Parashat Vayak’heil-P’kudei (Ex 35:1-40:38) brings to a close the book of Exodus. These concluding chapters repeat many similar themes from prior weeks – the materials which were brought for the building of the tabernacle (mishkan) in the wilderness, the garments that the priests wore, the breastplate worn by the High Priest, and so on.
At the very end, the portion recounts how Moses completed the building of the mishkan and would go in and out of the Tent of Meeting where he would presumably meet with God. Sometimes he could not go in, however, because God’s presence was so powerfully felt there. It appeared as a cloud by day and a pillar of fire by night.
It’s possible that after the incident with the Golden Calf, God realized that the people needed a tangible reminder that God was with them, otherwise they were quick to lose their faith. To use a simple analogy, it’s like a parent teaching his/her child how to ride a bicycle. First there are the training wheels and the parent is there to hold and assure the child, but eventually the training wheels are taken off and the parent lets go so the child can advance to a new stage of development.
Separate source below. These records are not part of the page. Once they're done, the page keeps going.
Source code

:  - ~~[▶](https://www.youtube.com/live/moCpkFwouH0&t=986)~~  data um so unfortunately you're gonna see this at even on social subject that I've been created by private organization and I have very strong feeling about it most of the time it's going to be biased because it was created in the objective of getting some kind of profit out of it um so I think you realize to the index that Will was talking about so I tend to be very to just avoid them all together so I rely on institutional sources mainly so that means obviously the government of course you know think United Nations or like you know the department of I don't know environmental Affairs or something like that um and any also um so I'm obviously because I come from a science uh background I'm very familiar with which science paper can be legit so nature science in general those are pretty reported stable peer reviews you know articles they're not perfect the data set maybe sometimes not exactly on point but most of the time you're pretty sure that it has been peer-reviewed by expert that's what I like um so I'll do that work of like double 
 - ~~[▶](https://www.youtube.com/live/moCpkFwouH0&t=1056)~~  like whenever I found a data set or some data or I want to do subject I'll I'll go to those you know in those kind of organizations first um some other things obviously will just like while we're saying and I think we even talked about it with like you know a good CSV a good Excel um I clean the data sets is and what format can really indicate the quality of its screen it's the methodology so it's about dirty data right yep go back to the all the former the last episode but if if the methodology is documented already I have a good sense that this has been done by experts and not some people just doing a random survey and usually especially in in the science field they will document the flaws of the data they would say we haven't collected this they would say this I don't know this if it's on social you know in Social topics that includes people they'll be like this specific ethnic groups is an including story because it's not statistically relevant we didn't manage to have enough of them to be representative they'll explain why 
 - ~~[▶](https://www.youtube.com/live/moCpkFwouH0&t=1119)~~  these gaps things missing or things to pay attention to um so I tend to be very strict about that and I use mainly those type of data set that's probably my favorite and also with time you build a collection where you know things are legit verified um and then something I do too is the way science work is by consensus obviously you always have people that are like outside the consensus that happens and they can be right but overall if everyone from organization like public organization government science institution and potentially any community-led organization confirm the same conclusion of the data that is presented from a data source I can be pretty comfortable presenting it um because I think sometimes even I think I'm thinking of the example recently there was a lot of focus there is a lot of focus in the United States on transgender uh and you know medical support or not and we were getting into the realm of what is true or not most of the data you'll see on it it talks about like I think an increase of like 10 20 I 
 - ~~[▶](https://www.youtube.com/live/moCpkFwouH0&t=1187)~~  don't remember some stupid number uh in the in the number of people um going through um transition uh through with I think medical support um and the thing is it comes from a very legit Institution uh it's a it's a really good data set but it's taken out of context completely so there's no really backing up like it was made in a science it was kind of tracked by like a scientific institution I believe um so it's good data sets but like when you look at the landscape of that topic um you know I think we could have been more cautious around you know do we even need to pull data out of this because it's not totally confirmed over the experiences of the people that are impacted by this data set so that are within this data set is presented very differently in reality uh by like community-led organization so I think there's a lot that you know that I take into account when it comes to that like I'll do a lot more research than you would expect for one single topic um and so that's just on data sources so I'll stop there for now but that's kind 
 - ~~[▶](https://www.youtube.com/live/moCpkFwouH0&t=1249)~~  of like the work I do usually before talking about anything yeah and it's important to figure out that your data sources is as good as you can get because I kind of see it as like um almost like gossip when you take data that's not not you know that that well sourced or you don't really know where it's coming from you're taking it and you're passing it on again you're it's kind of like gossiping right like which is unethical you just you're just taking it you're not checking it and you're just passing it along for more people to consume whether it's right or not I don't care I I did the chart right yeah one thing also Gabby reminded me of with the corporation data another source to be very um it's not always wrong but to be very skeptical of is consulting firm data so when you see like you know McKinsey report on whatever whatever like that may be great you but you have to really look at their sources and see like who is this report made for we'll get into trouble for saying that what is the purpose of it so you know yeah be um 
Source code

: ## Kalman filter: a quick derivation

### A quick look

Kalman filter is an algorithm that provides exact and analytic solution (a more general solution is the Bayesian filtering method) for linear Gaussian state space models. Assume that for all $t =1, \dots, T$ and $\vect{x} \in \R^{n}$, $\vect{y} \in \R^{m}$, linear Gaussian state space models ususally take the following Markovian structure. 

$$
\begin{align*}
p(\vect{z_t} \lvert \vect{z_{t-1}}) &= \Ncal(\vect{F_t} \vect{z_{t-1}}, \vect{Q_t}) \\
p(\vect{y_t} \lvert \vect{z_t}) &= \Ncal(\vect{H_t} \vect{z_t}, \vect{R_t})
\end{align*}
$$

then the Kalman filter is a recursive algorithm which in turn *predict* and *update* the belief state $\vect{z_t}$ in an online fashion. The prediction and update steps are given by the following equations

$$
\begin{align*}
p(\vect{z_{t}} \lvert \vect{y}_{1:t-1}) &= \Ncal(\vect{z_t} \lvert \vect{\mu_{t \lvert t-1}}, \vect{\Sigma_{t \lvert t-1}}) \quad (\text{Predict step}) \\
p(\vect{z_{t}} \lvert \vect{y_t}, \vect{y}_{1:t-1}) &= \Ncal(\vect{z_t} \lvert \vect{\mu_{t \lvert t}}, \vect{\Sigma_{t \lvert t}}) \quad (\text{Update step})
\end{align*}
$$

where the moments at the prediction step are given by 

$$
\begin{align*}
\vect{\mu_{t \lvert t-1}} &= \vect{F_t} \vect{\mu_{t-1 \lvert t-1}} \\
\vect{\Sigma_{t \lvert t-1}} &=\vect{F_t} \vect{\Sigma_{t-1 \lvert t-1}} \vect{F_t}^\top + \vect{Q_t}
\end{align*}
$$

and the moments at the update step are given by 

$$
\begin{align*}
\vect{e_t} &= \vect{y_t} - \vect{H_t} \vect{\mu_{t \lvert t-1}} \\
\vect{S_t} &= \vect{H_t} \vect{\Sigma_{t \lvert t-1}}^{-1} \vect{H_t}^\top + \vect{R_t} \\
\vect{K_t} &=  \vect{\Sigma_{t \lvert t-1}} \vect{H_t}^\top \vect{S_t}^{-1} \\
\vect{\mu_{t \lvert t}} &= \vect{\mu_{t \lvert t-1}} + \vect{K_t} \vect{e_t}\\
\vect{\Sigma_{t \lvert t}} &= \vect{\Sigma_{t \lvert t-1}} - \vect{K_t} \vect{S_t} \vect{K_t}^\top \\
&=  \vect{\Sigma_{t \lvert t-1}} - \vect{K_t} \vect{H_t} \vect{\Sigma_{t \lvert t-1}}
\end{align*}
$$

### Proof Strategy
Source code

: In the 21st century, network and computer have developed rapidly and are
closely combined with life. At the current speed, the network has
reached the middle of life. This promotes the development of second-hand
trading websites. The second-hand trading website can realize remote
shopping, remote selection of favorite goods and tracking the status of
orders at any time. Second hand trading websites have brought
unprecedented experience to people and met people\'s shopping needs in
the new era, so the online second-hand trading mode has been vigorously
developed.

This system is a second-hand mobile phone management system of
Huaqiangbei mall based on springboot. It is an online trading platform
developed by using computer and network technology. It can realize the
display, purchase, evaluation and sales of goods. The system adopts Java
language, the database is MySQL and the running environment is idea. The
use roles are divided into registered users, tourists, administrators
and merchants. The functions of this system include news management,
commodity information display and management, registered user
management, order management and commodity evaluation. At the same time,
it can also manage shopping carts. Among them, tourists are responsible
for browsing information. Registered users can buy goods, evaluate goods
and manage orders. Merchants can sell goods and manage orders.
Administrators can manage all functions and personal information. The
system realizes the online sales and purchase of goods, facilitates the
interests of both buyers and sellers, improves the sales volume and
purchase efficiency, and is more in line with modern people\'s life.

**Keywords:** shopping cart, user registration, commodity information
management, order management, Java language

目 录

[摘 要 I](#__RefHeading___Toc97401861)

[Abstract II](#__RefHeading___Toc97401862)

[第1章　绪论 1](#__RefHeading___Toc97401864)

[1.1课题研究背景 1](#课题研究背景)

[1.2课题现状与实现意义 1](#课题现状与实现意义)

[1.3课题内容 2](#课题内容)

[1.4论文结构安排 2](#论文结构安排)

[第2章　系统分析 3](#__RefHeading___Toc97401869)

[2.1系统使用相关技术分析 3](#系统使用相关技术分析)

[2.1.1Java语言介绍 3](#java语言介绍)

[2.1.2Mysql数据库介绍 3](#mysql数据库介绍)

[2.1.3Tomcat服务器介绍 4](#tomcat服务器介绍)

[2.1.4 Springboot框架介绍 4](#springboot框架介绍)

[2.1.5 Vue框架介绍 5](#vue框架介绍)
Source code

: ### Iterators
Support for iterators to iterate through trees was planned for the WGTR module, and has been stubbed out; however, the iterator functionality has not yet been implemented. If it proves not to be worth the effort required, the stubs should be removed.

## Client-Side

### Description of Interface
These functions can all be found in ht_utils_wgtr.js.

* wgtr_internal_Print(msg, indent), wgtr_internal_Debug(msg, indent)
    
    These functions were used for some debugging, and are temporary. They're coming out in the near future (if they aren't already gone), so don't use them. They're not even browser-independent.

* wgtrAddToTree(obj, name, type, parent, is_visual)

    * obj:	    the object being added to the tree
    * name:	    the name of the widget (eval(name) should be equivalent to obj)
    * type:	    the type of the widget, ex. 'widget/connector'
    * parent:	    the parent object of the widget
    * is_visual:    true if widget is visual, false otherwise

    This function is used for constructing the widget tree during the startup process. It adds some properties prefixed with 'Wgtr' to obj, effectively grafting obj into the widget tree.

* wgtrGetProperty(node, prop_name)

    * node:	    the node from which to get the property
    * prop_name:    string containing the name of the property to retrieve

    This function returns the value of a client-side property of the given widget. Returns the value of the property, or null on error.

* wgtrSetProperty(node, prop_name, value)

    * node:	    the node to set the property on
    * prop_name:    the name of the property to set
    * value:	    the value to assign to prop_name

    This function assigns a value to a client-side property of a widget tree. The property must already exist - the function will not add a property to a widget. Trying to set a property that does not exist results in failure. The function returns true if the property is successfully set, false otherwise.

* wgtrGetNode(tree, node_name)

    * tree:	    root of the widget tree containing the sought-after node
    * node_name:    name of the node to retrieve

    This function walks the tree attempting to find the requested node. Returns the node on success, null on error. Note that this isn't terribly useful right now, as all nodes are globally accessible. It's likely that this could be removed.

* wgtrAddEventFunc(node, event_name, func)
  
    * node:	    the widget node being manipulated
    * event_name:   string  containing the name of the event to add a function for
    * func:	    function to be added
It’s been like that throughout our history. First we had the mishkan in the wilderness which assured our ancestors that God was with them, then the Temple in Jerusalem where a similar relationship could be maintained. After the Temple was destroyed, the Jewish people had to radically change the way they related to God. They managed to stay connected through study and prayer, and through the bonds forged within a community – means that are still effective for many of us today.
As outer forms continue to evolve, it is beneficial for us to reflect on the purpose they serve. Our utilization of material things and technologies will necessarily change over time, like the telephone booth which was once essential but is now obsolete. If we remain attached to specific technologies or ways of relating, it’s too easy to lose sight of purpose they were initially intended to serve.
Whether it’s a Tent of Meeting or a video conferencing app, the purpose of most things is to help us feel more connected to others, to our most cherished values and, ultimately, to that underlying unity we call God.
As we come to the end of the book of Exodus, as with any of the five books of Moses, we say “Hazak, hazak, v’nitchazek – from strength to strength may we be strengthened.” As we pass from one stage to the next in our long evolutionary journey, may we become stronger, wiser, happier, more loving and more connected.